Try it:
An exact reprint of the whole listing is what the answer must contain.

Material provided:
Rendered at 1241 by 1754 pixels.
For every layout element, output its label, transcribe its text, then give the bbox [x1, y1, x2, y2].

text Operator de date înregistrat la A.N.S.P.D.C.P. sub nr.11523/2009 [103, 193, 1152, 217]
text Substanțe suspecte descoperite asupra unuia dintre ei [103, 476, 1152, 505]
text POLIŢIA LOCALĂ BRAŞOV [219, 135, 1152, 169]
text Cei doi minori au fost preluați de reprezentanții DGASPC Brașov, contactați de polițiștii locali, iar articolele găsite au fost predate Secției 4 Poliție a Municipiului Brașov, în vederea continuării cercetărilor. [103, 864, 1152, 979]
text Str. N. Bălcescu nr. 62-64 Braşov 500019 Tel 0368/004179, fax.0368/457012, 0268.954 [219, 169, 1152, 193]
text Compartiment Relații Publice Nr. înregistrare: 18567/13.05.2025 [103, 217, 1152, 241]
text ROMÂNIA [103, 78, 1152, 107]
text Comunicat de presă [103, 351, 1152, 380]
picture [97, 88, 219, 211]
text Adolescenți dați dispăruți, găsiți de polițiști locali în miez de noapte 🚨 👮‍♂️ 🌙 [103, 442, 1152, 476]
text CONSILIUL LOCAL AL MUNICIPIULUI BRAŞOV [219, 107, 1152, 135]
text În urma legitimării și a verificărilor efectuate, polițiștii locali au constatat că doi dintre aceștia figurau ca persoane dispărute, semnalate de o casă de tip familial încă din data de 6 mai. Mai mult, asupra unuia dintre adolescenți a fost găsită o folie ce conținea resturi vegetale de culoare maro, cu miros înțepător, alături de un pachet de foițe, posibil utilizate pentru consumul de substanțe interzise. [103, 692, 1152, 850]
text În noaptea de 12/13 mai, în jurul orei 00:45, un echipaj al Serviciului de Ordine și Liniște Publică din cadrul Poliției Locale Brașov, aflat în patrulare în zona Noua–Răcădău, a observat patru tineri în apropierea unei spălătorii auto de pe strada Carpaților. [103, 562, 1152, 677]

Result of the exercise:
Rendered at 1241 by 1754 pixels.
For every layout element, output its label, transcribe its text, then give the bbox [x1, y1, x2, y2].

text Operator de date înregistrat la A.N.S.P.D.C.P. sub nr.11523/2009 [103, 193, 1152, 217]
text Substanțe suspecte descoperite asupra unuia dintre ei [103, 476, 1152, 505]
text POLIŢIA LOCALĂ BRAŞOV [219, 135, 1152, 169]
text Cei doi minori au fost preluați de reprezentanții DGASPC Brașov, contactați de polițiștii locali, iar articolele găsite au fost predate Secției 4 Poliție a Municipiului Brașov, în vederea continuării cercetărilor. [103, 864, 1152, 979]
text Str. N. Bălcescu nr. 62-64 Braşov 500019 Tel 0368/004179, fax.0368/457012, 0268.954 [219, 169, 1152, 193]
text Compartiment Relații Publice Nr. înregistrare: 18567/13.05.2025 [103, 217, 1152, 241]
text ROMÂNIA [103, 78, 1152, 107]
text Comunicat de presă [103, 351, 1152, 380]
picture [97, 88, 219, 211]
text Adolescenți dați dispăruți, găsiți de polițiști locali în miez de noapte 🚨 👮‍♂️ 🌙 [103, 442, 1152, 476]
text CONSILIUL LOCAL AL MUNICIPIULUI BRAŞOV [219, 107, 1152, 135]
text În urma legitimării și a verificărilor efectuate, polițiștii locali au constatat că doi dintre aceștia figurau ca persoane dispărute, semnalate de o casă de tip familial încă din data de 6 mai. Mai mult, asupra unuia dintre adolescenți a fost găsită o folie ce conținea resturi vegetale de culoare maro, cu miros înțepător, alături de un pachet de foițe, posibil utilizate pentru consumul de substanțe interzise. [103, 692, 1152, 850]
text În noaptea de 12/13 mai, în jurul orei 00:45, un echipaj al Serviciului de Ordine și Liniște Publică din cadrul Poliției Locale Brașov, aflat în patrulare în zona Noua–Răcădău, a observat patru tineri în apropierea unei spălătorii auto de pe strada Carpaților. [103, 562, 1152, 677]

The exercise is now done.